Elle établit donc une activité durant la période où elle revendique l’existence d’un contrat de travail à durée indéterminée avec la société Nomad.

Il est acquis qu’elle est la compagne du gérant.

Si cette relation affective n’est pas exclusive en elle-même d’un lien de subordination, force est de constater qu’en l’espèce les pièces établissant l’activité de Mme X consistent en un devis adressé à Nomad Films à son propre nom , deux attestations dont les auteurs n’évoquent aucun lien de subordination mais la désignent comme leur interlocutrice au sein de la société, celle de Mme Z, plus circonstanciée que celle de M. A, précisant qu’elle était ‘son’ contact au sein de la société Nomad depuis ‘la négociation du devis, la mise en place des plannings de post-production et des échéanciers de règlement, outre la coordination des équipes du Studio’, ce qui caractérise une très grande autonomie dans l’exécution de ses activités.

Au demeurant le gérant n’est jamais en copie des échanges qu’elle a eus avec les interlocuteurs de la société dans lesquelles elle donne des instructions et prend des décisions.

Aucune pièce produite n’établit qu’elle recevait la moindre instruction de la part du gérant et qu’elle était placée sous sa subordination.

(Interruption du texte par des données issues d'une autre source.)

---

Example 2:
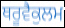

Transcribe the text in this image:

ਥਰੂਵੈਕੁਲਮ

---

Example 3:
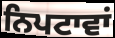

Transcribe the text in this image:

ਨਿਪਟਾਵਾਂ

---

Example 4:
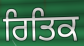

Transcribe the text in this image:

ਰਿਤਿਕ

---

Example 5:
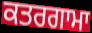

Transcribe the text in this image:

ਕਤਰਗਾਮਾ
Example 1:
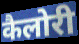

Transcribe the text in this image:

कैलोरी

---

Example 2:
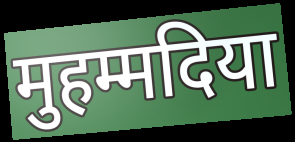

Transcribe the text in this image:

मुहम्मदिया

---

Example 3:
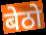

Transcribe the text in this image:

बेठो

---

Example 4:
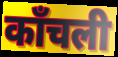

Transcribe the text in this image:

काँचली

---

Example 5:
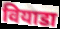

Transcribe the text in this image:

वियाडा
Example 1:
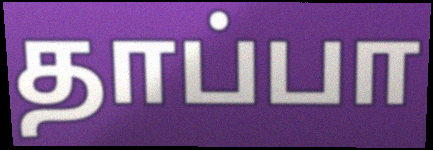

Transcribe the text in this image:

தாப்பா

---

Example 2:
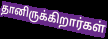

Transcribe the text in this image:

தானிருக்கிறார்கள்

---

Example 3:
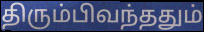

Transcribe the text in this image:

திரும்பிவந்ததும்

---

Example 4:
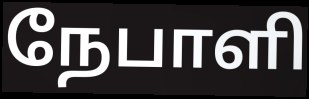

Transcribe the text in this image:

நேபாளி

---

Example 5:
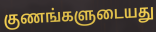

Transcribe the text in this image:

குணங்களுடையது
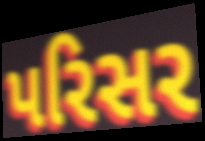
પરિસર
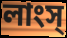
লাংস্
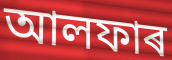
আলফাৰ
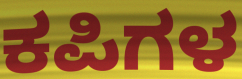
ಕಪಿಗಳ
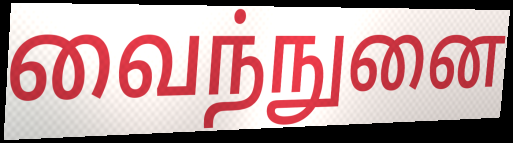
வைந்நுனை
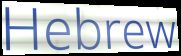
Hebrew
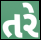
તરે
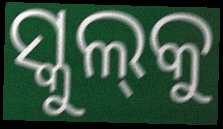
ସ୍କୁଲ୍‌କୁ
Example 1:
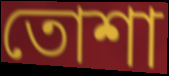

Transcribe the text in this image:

তোশা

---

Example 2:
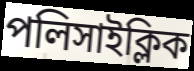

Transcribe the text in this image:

পলিসাইক্লিক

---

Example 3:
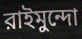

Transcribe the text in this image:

রাইমুন্দো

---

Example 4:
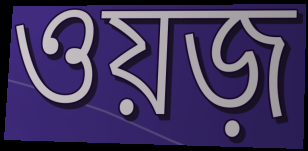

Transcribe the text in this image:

ওয়জ়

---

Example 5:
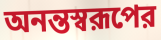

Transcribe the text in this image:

অনন্তস্বরূপের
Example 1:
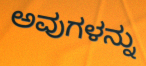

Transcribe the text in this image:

ಅವುಗಳನ್ನು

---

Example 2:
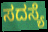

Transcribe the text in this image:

ಸದಸ್ಯೆ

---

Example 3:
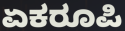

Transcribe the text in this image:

ಏಕರೂಪಿ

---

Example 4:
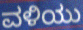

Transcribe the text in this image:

ವಳಿಯು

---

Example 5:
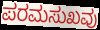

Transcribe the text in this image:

ಪರಮಸುಖವು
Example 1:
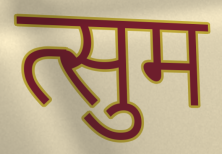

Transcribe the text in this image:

त्सुम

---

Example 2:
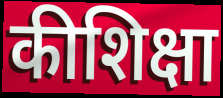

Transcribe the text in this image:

कीशिक्षा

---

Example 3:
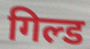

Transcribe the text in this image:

गिल्ड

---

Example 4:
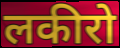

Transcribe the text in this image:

लकीरो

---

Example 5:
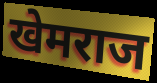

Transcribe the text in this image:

खेमराज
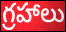
గ్రహాలు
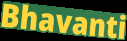
Bhavanti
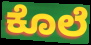
ಕೊಲೆ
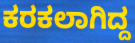
ಕರಕಲಾಗಿದ್ದ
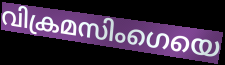
വിക്രമസിംഗെയെ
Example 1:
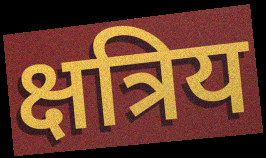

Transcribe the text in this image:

क्षत्रिय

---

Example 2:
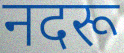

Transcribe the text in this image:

नदरू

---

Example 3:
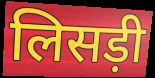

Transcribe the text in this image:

लिसड़ी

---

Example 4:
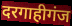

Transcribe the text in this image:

दरगाहीगंज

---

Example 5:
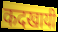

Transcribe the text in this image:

कदखायी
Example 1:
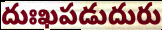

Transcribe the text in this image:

దుఃఖపడుదురు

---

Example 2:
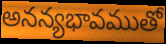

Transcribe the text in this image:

అనన్యభావముతో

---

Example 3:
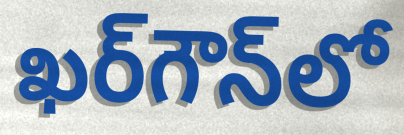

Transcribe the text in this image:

ఖర్‌గౌన్‌లో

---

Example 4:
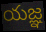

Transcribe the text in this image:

యజ్ఞ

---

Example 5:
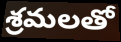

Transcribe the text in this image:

శ్రమలతో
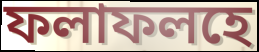
ফলাফলহে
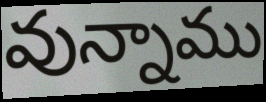
వున్నాము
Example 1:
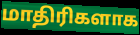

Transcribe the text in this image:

மாதிரிகளாக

C’est vainement qu’elle argue de l’impossibilité matérielle dans laquelle elle serait de démontrer l’existence d’un tel lien de subordination faute d’accès à ses courriels, d’autant qu’il résulte d’un courriel que lui a adressé M. B en novembre 2017 sous le titre ‘docs pour l’AGS’ une liste de pièces au titre desquelles ‘tes échanges mails, tes lettres’, en précisant : ‘bien relire et vérifier leur contenu avant’.

Il est par ailleurs acquis qu’elle n’a jamais réclamé de sommes dues au titre de la relation de travail rompue en octobre 2014 avant que le gérant n’évoque sa créance salariale auprès du liquidateur judiciaire.

Elle a même signé une convention de prêt à la société le 17 avril 2015 pour l’aider à faire face à des dettes de loyer et de droits d’auteur, en précisant que n’étant pas associée pour le moment, elle ne pouvait faire d’avance en compte courant.

Faute de rapporter la preuve d’un lien de subordination, Mme X échoue à prouver par les pièces produites l’existence d’un contrat de travail et subséquemment d’une créance de nature salariale.

Le jugement entrepris qui l’a déboutée de sa demande de fixation d’un arriéré de salaire au passif de la liquidation judiciaire de la société sera confirmé.

Sur les dommages et intérêts

Mme X ne caractérise aucun comportement fautif de son employeur tiré de la contestation de sa qualité de salariée par le liquidateur de nature à justifier sa demande de dommages et intérêts au titre d’un préjudice moral et son inscription au passif de la liquidation judiciaire.

Le jugement entrepris qui l’a déboutée de sa demande sera confirmé.

Sur les dépens et frais irrépétibles

Mme X sera condamnée aux dépens de l’instance et conservera la charge de ses frais irrépétibles.

Mme X sera condamnée à verser à la société Nomad Films représentée par la SELARL Actis Mandataires Judiciaires ès qualités une somme de 1.000€ au titre de l’article 700 du code de procédure civile.

PAR CES MOTIFS

La Cour,

CONFIRME le jugement en toutes ses dispositions ;

CONDAMNE Mme X aux dépens ;

CONDAMNE Mme X à payer à la société Nomad Films représentée par la SELARL Actis Mandataires Judiciaires ès qualités la somme de 1.000€ au titre de l’article 700 du code de procédure civile ;

DÉBOUTE Mme X de sa demande présentée au titre des frais irrépétibles.

LA GREFFIÈRE LA PRÉSIDENTE

Q/R juridiques soulevées :

Quelle est la définition d’un contrat de travail selon l’article L.1221-1 du code du travail ?

Le contrat de travail, selon l’article L.1221-1 du code du travail, se caractérise par l’existence d’un lien de subordination entre le salarié et l’employeur. Ce lien implique que l’employeur a le pouvoir de donner des ordres et des directives, de contrôler l’exécution du travail et de sanctionner les manquements du salarié.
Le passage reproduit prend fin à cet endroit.